Martin’s mother was killed by his father when Martin was just 9 years old.
Expectation could be set for a ‘misery memoir’ style hour of poetry but Figura’s elegant storytelling and engaging stage presence makes sure for a riveting and unique experience instead.
Cleverly used visuals place both the poetry and the narrative in context with 1960’s toys and adverts both used by Figura to add humour to the show.
‘Whistle’ is not about self-pity or dark shadows, it does have its laughs although the overall picture painted by Figura’s poetry is one of pain, disbelief and loss.

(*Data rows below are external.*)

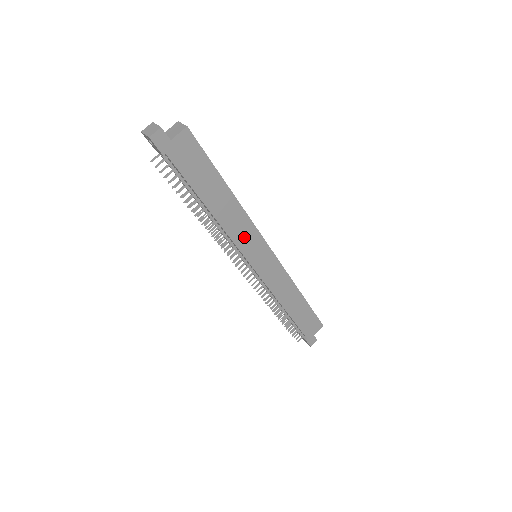
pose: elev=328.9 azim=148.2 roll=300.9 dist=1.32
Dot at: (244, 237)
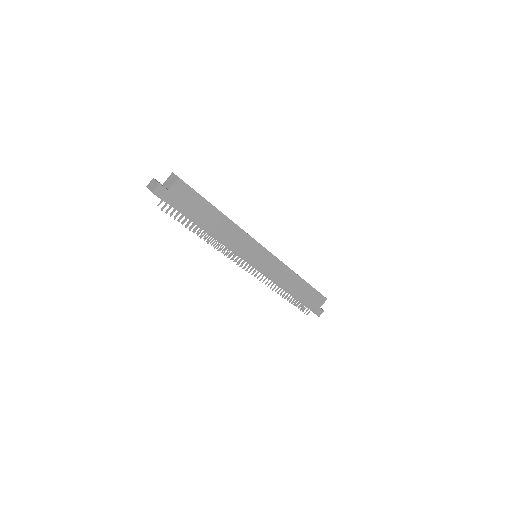
Dot at: (242, 245)
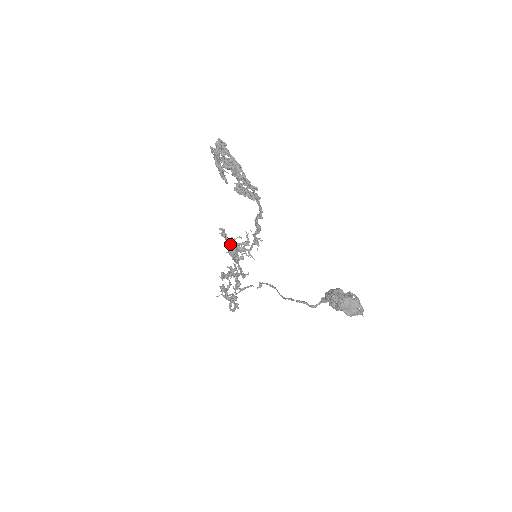
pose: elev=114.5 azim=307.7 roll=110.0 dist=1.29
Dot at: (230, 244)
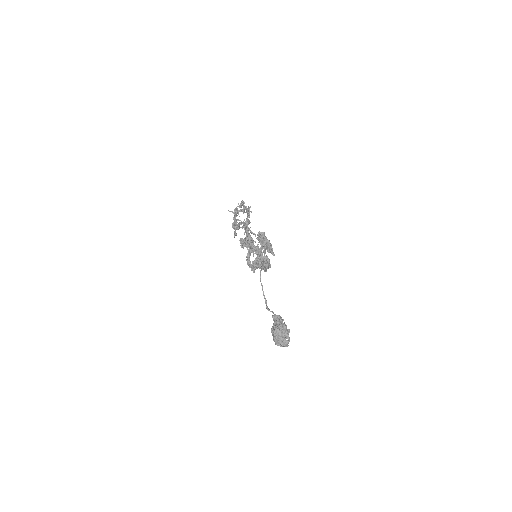
Dot at: (246, 233)
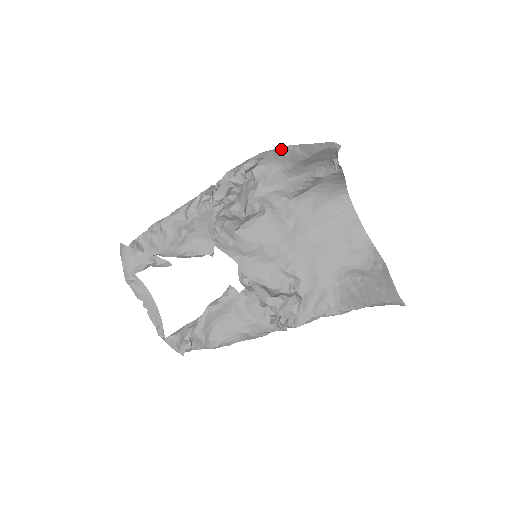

Particularly resonant for me were the childhood visits he made to his father in Broadmoor, the mere name conjuring some sort of chill but Figura brings beauty even here with his poem ‘Dad’s Alma Mater’ ending
‘A deer breaks loose from the gorse shakes rain from yellow flowers, I remember being small.’
Built from fragments of memory, letters, photographs and research ‘Whistle’ is a triumphant and captivating show.
The accompanying collection of poems also called ‘Whistle’ ends with a piece where Figura imagines dancing with his mother in her later years.
Entitled ‘June’s Birthday Waltz’ it is a touching and very personal dream sequence.
Swindon should feel very privileged to have been the location for the final performance of this powerful close reading of lives and death.